Widget Two-curve plot small / optional

sRGB and gamma 2.2 on the same axes; toggle the difference to reveal the tiny linear toe in the shadows.

Kelvin is backwards

[Pure counterintuitive labeling, large aha.]

Widget Kelvin swatch small / optional

A color swatch tied to a Kelvin slider. Drag down (2700K) → warm / orange; drag up (10000K) → cool / blue.

The prose queue

[Prose-only entries, no widget required. Write the ones that make me mad; abandon the rest. Stable anchors get added per entry as they’re written.]

  • 29.97 / 23.98 origin story (the NTSC color-subcarrier kludge — the best “why is this number cursed” story)
  • 24fps origin (sound-on-film economics)
  • 2-3 pulldown
  • 48k vs 44.1k (video vs music audio)
  • 0.5 pixel-center offset
  • Powers-of-two textures
  • 18% / middle gray (photographic light-meter inheritance)

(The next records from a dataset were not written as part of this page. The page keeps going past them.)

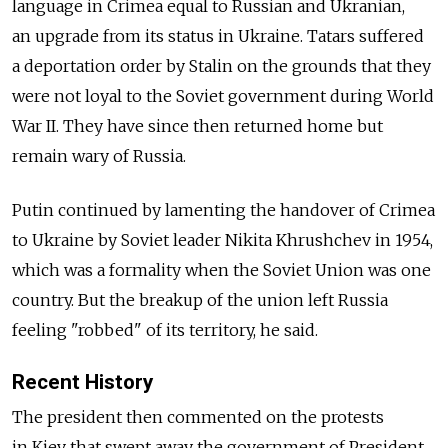
language in Crimea equal to Russian and Ukranian,
an upgrade from its status in Ukraine. Tatars suffered
a deportation order by Stalin on the grounds that they
were not loyal to the Soviet government during World
War II. They have since then returned home but
remain wary of Russia.
Putin continued by lamenting the handover of Crimea
to Ukraine by Soviet leader Nikita Khrushchev in 1954,
which was a formality when the Soviet Union was one
country. But the breakup of the union left Russia
feeling "robbed" of its territory, he said.
Recent History
The president then commented on the protests
in Kiev that swept away the government of President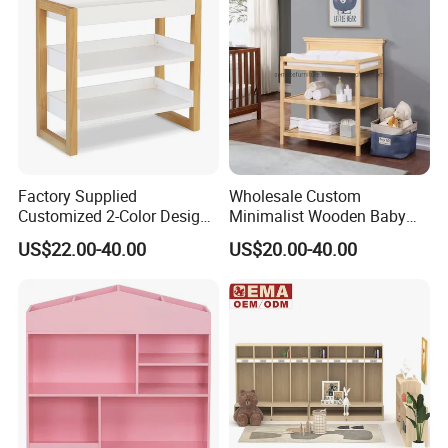
Factory Supplied
Wholesale Custom
Customized 2-Color Design
Minimalist Wooden Baby
Solid Wood Baby Changing
Diaper Changing Table with
US$22.00-40.00
US$20.00-40.00
Table
Two Tier Organizer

[The page is whatever survives. Do not pressure-finish entries.]

Glossary

Every term used in this guide, defined once. In the prose, underlined-dotted terms show their short definition on hover or focus, and jump here on click.

Guard band
Deliberately unused frequency range left between allocated bands so that leaky, non-ideal real-world signals don’t bleed into their neighbors. The reason half these "stupid" defaults exist.
Pixel aspect ratio
The ratio of a pixel’s width to its height. SD video pixels weren’t square (0.9, 1.067…), which is why old footage and even the canonical Utah teapot look squashed if you assume 1.0.
Overscan
Old TVs cropped the outer ~5% of the picture. Title-safe and action-safe margins — still in every NLE — exist to survive that crop, long after CRTs are gone.
Interlacing
Sending every other scanline each field, 60 times a second, instead of whole frames 30 times. "30fps" interlaced video was never 30 coherent frames per second.
Drop-frame
A timecode scheme that skips certain frame numbers (not actual frames) so that 29.97fps timecode stays aligned with real wall-clock time.